> [Preguntas de estudio]:
**a.** En el texto sobre los discos de jazz, ¿cuáles son los títulos de los tres discos que se comentan?
**b.** Continúa el texto sobre los discos de jazz a partir de su última oración.

> [Texto a analizar]:

● ● ● ● ●

Difícilmente esta civilización recuerde una época con tanta música como la que le toca vivir. Aunque es posible que esta sensación de abundancia tenga que ver más con los embudos de la circulación que con la cantidad en sí, lo cierto es que sin querer o con querer, se vive rebalsados de música. Más ahora, que la emergencia de la covid-19 y la consecuente cuarentena redujo a las redes sociales las ya delicadas posibilidades de comunicación humana. En ese pasadizo de puertas que se abren para anunciar otras puertas que presentan otras puertas, donde lo que parece un punto de llegada es apenas el estribo para otra partida, la oferta musical resulta apabullante. En la jungla de signos y sonidos de las redes, el jazz persiste con las variedades de su lírica y un sonido que en muchos casos constituye el lado crítico de ese “realismo alla Bradbury” de la circulación virtual, del que al final de cuentas es parte.
Entre las nuevas ediciones, vale la pena detenerse en tres discos recientes que retozan saludables por las plataformas y que de distintas maneras reflejan la movilidad estilística que traspasa las contingencias de un género. Estos son Lugar (Ceibo Música) del trío que forman José Saluzzi en guitarra, Juan Fracchi en contrabajo y el baterista danés Ulrik Bisgaard; Lillith, de la pianista Pía Hernández, publicado por el sello neoyorquino Irazu Records, y el breve Yo no sé de pájaros, grabado el año pasado en el Banff Centre de Canadá por un cuarteto integrado por Camila Nebbia en saxo alto y Diana Arias en contrabajo, junto a la pianista Maya Keren y la baterista Lesley Mok. Los tres trabajos se asimilan al jazz y comparten un lenguaje que desarrollan sin renunciar a cierto gusto por la subversión. Sin embargo, con ese mismo lenguaje hablan de cosas distintas.
Grabado entre Dinamarca y Argentina en oportunidad de las giras realizadas en 2018, Lugar es el primer trabajo del trío Saluzzi-Fracchi- Bisgaard. El disco propone en gran parte composiciones originales, en contrapunto con versiones de canciones de la tradición danesa y argentina. En este cruce de esencias se recompone un paisaje de quietudes y transparencias sobre el que con las artes del jazz el trío articula su gusto por las melodías claras y la ornamentación delicada. La dinámica del diálogo es el punto de partida: Saluzzi –hijo del gran Dino, con quien grabó en numerosas ocasiones– alterna los primeros planos con Fracchi, mientras la batería envuelve esa perspectiva móvil de fondo y figura todo con toque sutil y agudo sentido del color. Bisgaard nunca desborda, marca y al mismo tiempo matiza.

● ● ● ● ●

> [Registros]:

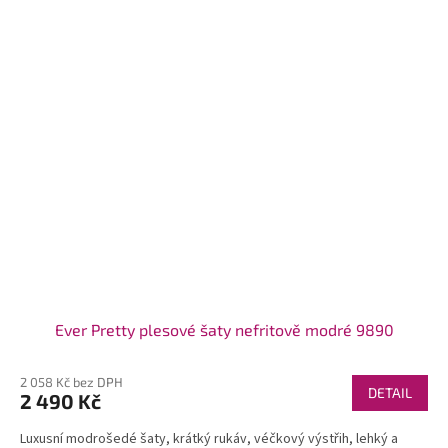
Ever Pretty plesové šaty nefritově modré 9890
2 058 Kč bez DPH
DETAIL
2 490 Kč
Luxusní modrošedé šaty, krátký rukáv, véčkový výstřih, lehký a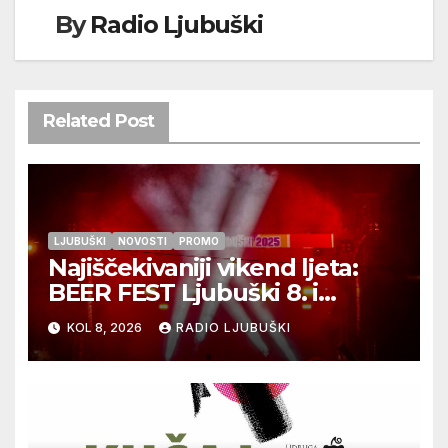
By
Radio Ljubuški
Related Post
LJUBUŠKI
NOVOSTI
PROMO
Najiščekivaniji vikend ljeta:
BEER FEST Ljubuški 8. i
9.kolovoza
KOL 8, 2026
RADIO LJUBUŠKI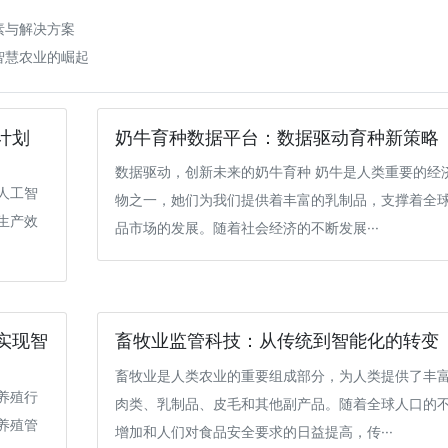
素与解决方案
智慧农业的崛起
计划
奶牛育种数据平台：数据驱动育种新策略
数据驱动，创新未来的奶牛育种 奶牛是人类重要的经
人工智
物之一，她们为我们提供着丰富的乳制品，支撑着全
生产效
品市场的发展。随着社会经济的不断发展···
实现智
畜牧业监管科技：从传统到智能化的转变
畜牧业是人类农业的重要组成部分，为人类提供了丰
养殖行
肉类、乳制品、皮毛和其他副产品。随着全球人口的
养殖管
增加和人们对食品安全要求的日益提高，传···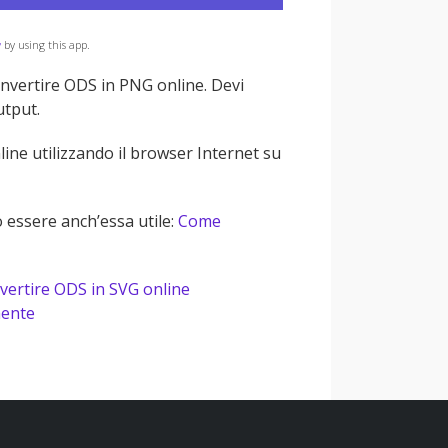
y
by using this app.
convertire ODS in PNG online. Devi
utput.
ine utilizzando il browser Internet su
 essere anch’essa utile:
Come
ertire ODS in SVG online
mente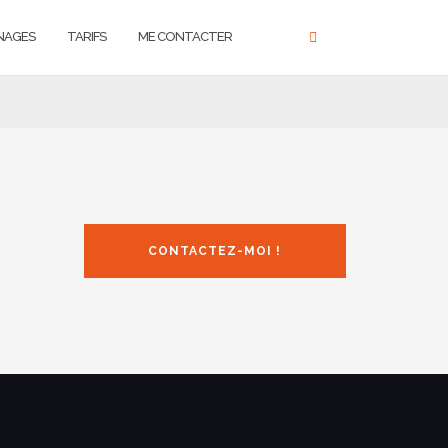
NAGES
TARIFS
ME CONTACTER
CONTACTEZ-MOI !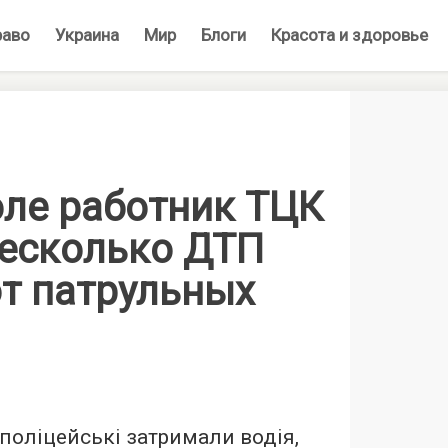
раво
Украина
Мир
Блоги
Красота и здоровье
оле работник ТЦК
несколько ДТП
от патрульных
поліцейські затримали водія,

● ● ● ● ●

> [Respuestas]:
**a.** Lugar, Lillith y Yo no sé de pájaros.

**b.**
Entre la apertura con “Tit er Jeg glad” (Soy feliz), canción de Carl Nielsen –compositor nacional de Dinamarca–, y el melancólico final con una morosa versión de “Agitando pañuelos”, la música del trío viaja serena sobre sí misma, lejos de estruendos y fracturas. En el medio, el chacareroso aliento rítmico de “Almanda” y las sugestiones de candombe en el tema que da nombre al disco, entre otros temas, terminan de delinear la representación de “Lugar” como latitud íntima.
Si Lugar es la fundación afectuosa de un territorio, Lillith, de Pía Hernández, está más cerca de la disolución de los confines. Con el trazo remarcado que suelen tener los primeros discos, la pianista nacida en Ushuaia en 1989 despliega una potente mirada sobre el arte del trío, junto a Ignacio Szulga en contrabajo y Nicolás del Águila en batería. Después del inicial “Ella durmiente”, un largo recitativo con vagas evocaciones del inicio de “So What”, que oficia de obertura, la química del trío comienza a carburar su nervio rítmico a partir de temas con melodías punzantes, desde donde se abren amplios espacios para la improvisación. En esa tensión se termina de redondear la unidad del disco. Resulta formidable “Valle de piedra”, que cierra el disco, como también “La torre” y “Sol adolescente”, momentos en los que el trabajo del trío potencia su paleta expresiva con el aporte del guitarrista Juan Pablo Arredondo. Lillith es un disco estimulante.
Como Hernández, Camila Nebbia y Diana Arias integran esa generación que con ímpetu juvenil impulsa otras aperturas para la música que en nombre del jazz se hace en Buenos Aires. Yo no sé de pájaros es el resultado de una experiencia internacional, en la que las jóvenes instrumentistas trabajaron en cuarteto junto a la percusionista Lesley Mok y la pianista Maya Keren. Son solo diecisiete minutos, tres obras en las que aun sin perder cierta aura de experiencia pedagógica, la música se ensancha con una notable energía creativa, entre logradas sutilezas y notables despliegues instrumentales.